Document layout detection data —
--------------------------------------------------

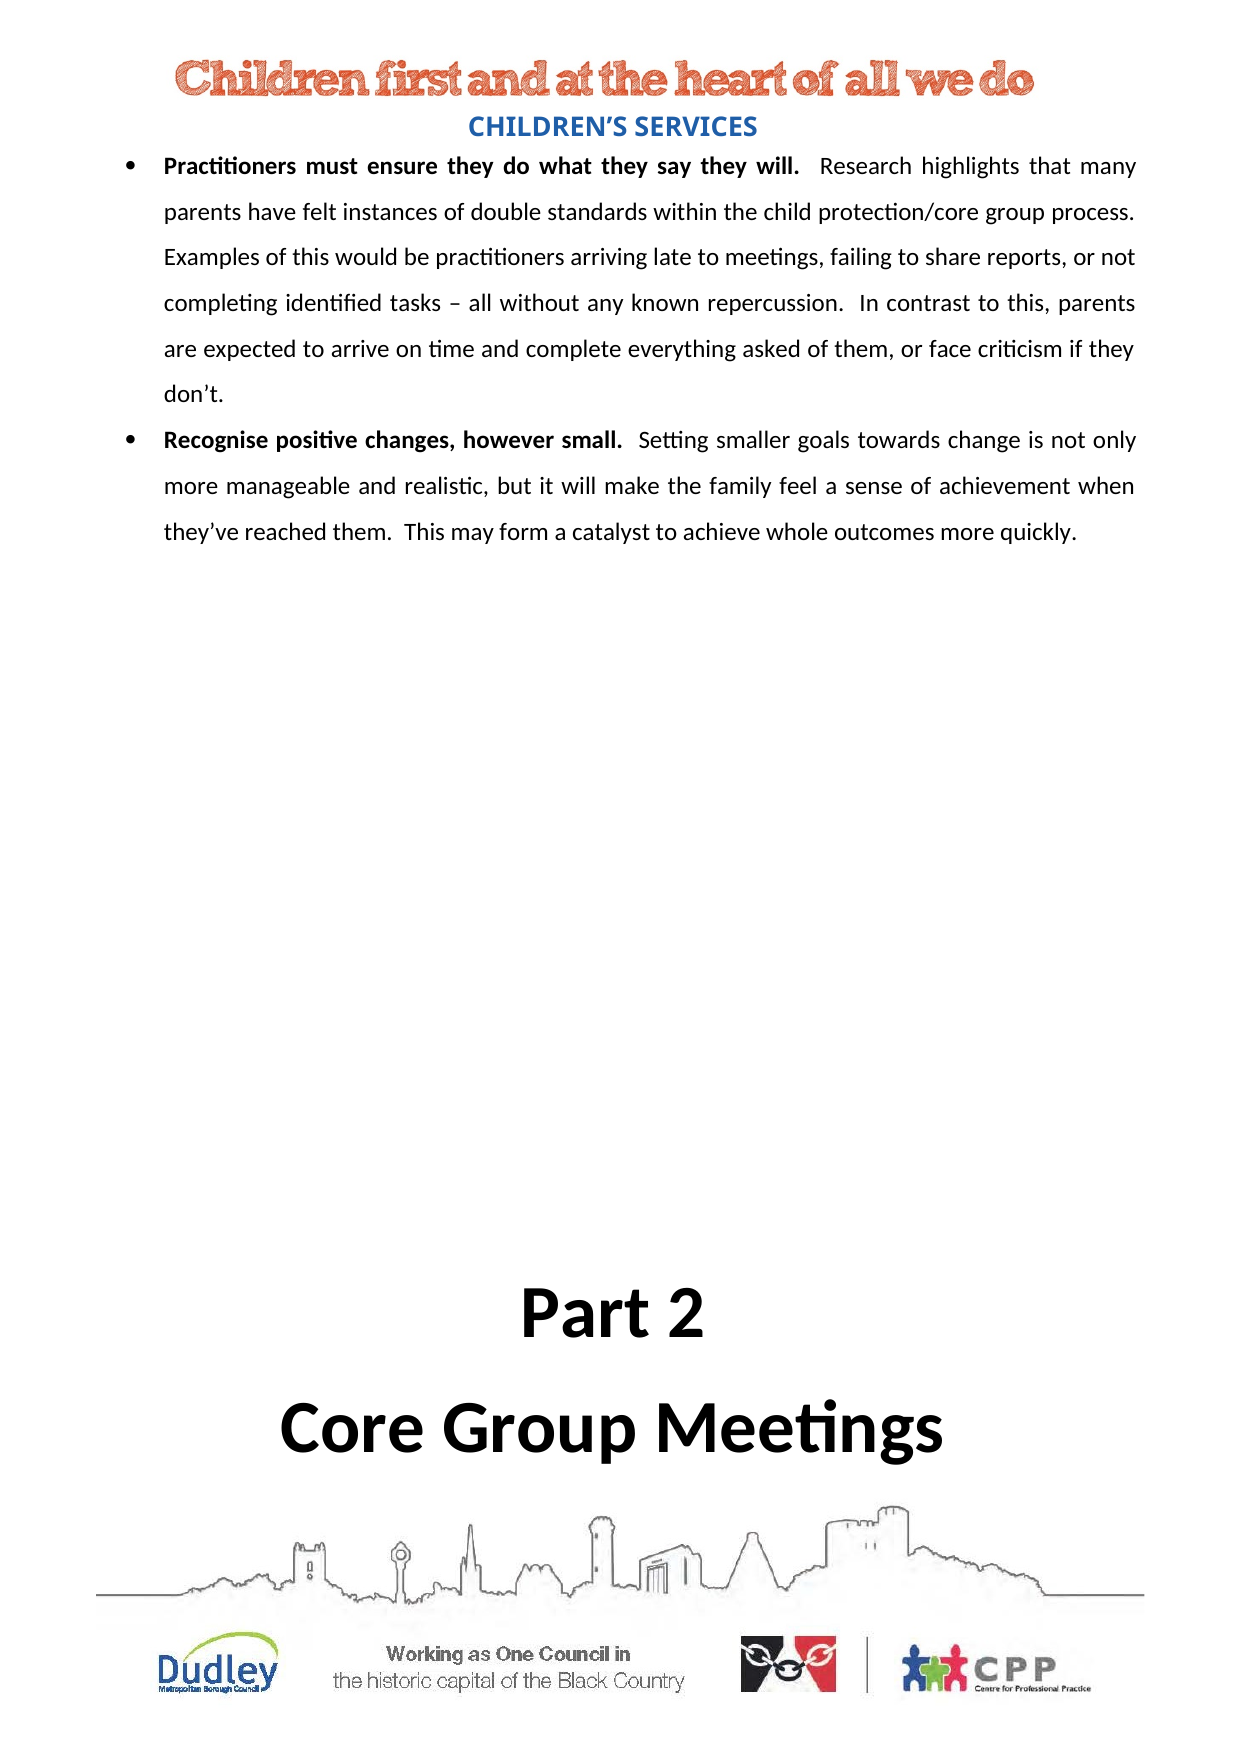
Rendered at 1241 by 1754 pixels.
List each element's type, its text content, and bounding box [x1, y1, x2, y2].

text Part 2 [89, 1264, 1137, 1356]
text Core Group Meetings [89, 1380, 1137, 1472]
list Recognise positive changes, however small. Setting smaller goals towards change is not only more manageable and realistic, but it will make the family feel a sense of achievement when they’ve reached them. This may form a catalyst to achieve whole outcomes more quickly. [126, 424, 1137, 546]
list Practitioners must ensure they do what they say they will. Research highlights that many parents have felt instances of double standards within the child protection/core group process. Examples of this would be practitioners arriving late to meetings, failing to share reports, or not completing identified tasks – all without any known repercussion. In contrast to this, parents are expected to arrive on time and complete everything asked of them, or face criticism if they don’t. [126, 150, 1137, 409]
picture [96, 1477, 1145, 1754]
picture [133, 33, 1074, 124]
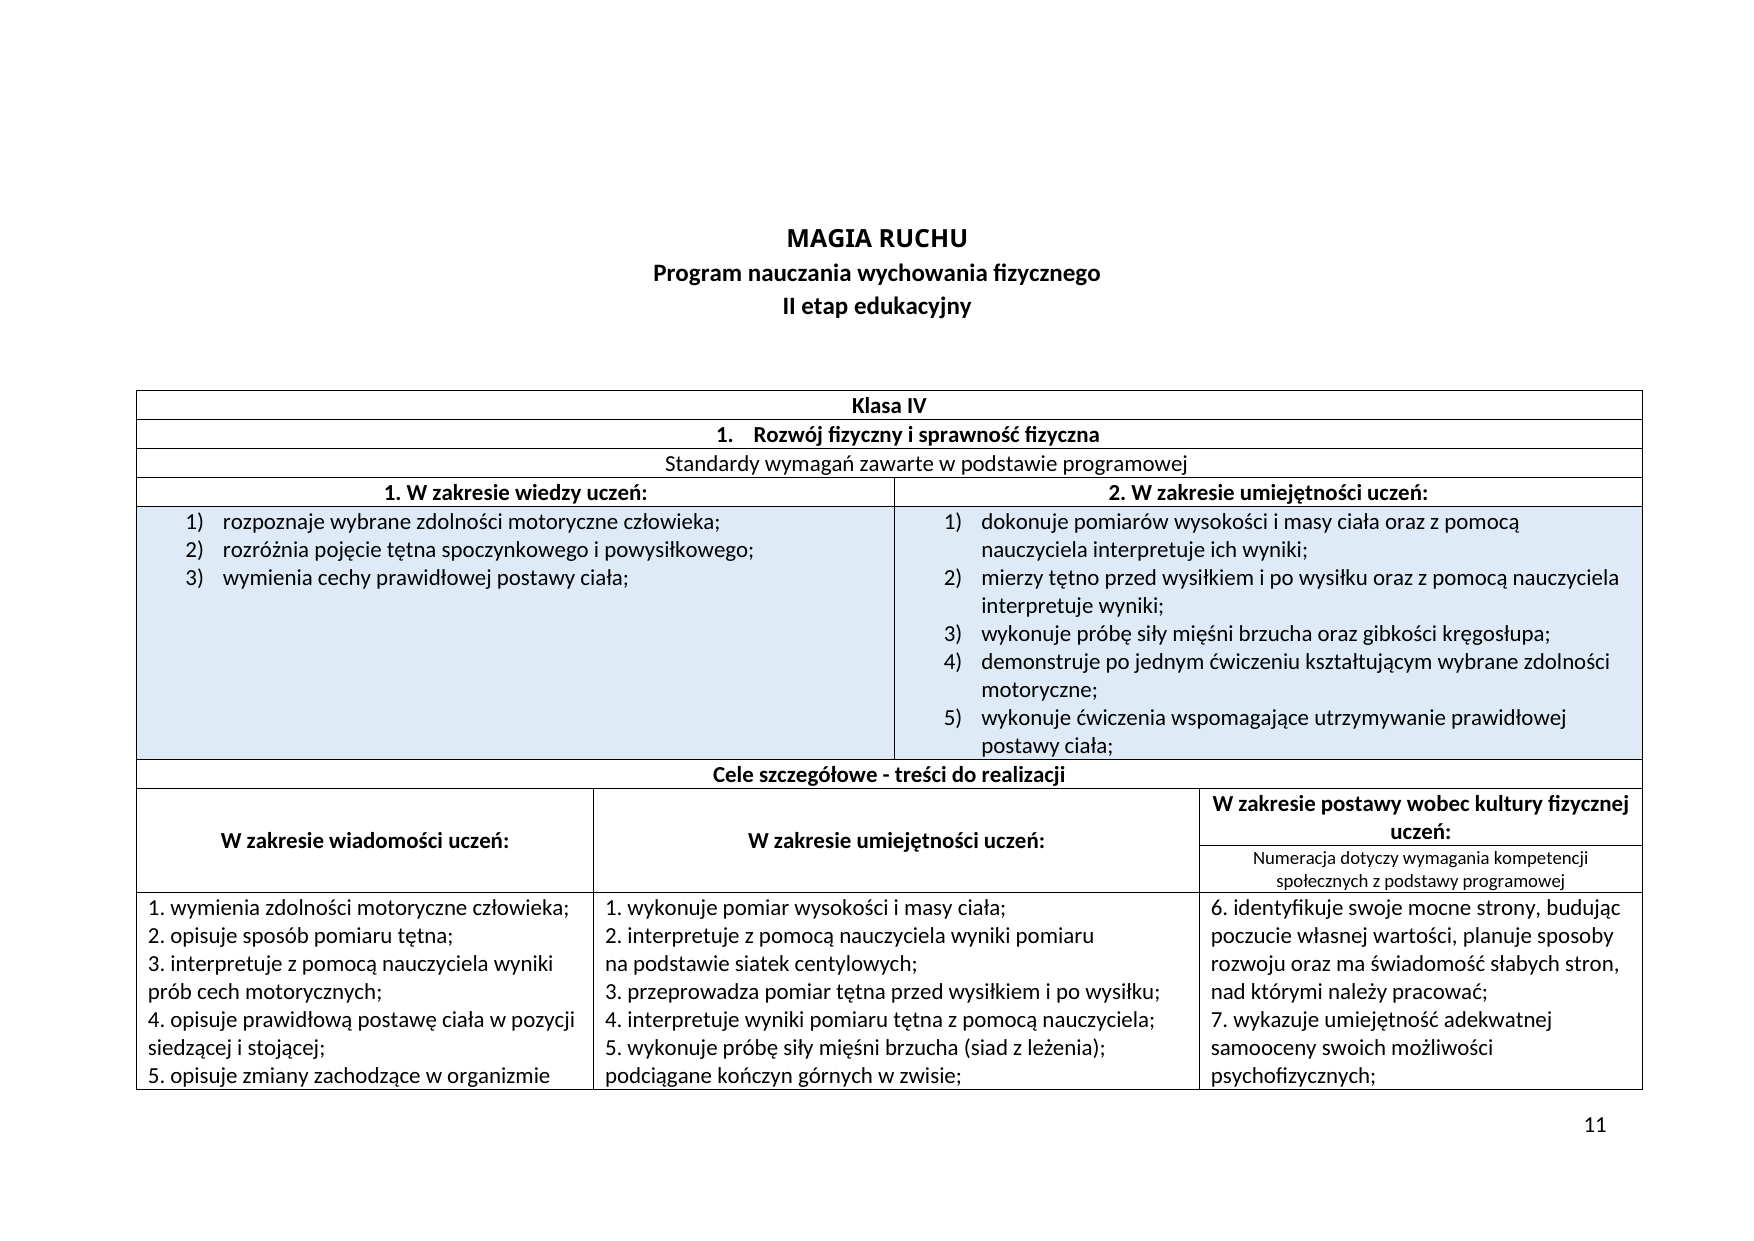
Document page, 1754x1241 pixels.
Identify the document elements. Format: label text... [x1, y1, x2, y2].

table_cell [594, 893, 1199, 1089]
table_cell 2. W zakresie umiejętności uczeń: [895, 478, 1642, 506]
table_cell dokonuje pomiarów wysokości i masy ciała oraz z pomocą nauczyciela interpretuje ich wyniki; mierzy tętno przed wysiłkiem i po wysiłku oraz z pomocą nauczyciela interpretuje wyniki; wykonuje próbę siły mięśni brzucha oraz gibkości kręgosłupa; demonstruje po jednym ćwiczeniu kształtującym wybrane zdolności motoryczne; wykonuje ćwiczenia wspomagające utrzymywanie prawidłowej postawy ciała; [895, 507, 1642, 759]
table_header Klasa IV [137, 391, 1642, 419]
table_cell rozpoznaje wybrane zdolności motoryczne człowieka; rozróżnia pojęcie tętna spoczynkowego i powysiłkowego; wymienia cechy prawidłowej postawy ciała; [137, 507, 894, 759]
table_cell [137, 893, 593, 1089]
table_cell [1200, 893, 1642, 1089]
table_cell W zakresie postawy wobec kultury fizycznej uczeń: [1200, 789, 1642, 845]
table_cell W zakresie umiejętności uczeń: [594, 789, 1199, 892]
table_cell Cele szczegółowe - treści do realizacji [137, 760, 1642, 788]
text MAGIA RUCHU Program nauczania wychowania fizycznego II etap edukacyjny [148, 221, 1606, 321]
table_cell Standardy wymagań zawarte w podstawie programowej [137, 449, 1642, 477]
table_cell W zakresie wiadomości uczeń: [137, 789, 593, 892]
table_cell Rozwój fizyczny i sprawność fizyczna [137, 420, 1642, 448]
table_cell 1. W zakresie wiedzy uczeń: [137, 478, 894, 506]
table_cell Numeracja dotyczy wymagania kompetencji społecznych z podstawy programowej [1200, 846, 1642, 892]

--------------------------------------------------

Task to complete — From the records above, pull out each line that has "prawidłowej".

Output for this task —
table_cell dokonuje pomiarów wysokości i masy ciała oraz z pomocą nauczyciela interpretuje ich wyniki; mierzy tętno przed wysiłkiem i po wysiłku oraz z pomocą nauczyciela interpretuje wyniki; wykonuje próbę siły mięśni brzucha oraz gibkości kręgosłupa; demonstruje po jednym ćwiczeniu kształtującym wybrane zdolności motoryczne; wykonuje ćwiczenia wspomagające utrzymywanie prawidłowej postawy ciała; [895, 507, 1642, 759]
table_cell rozpoznaje wybrane zdolności motoryczne człowieka; rozróżnia pojęcie tętna spoczynkowego i powysiłkowego; wymienia cechy prawidłowej postawy ciała; [137, 507, 894, 759]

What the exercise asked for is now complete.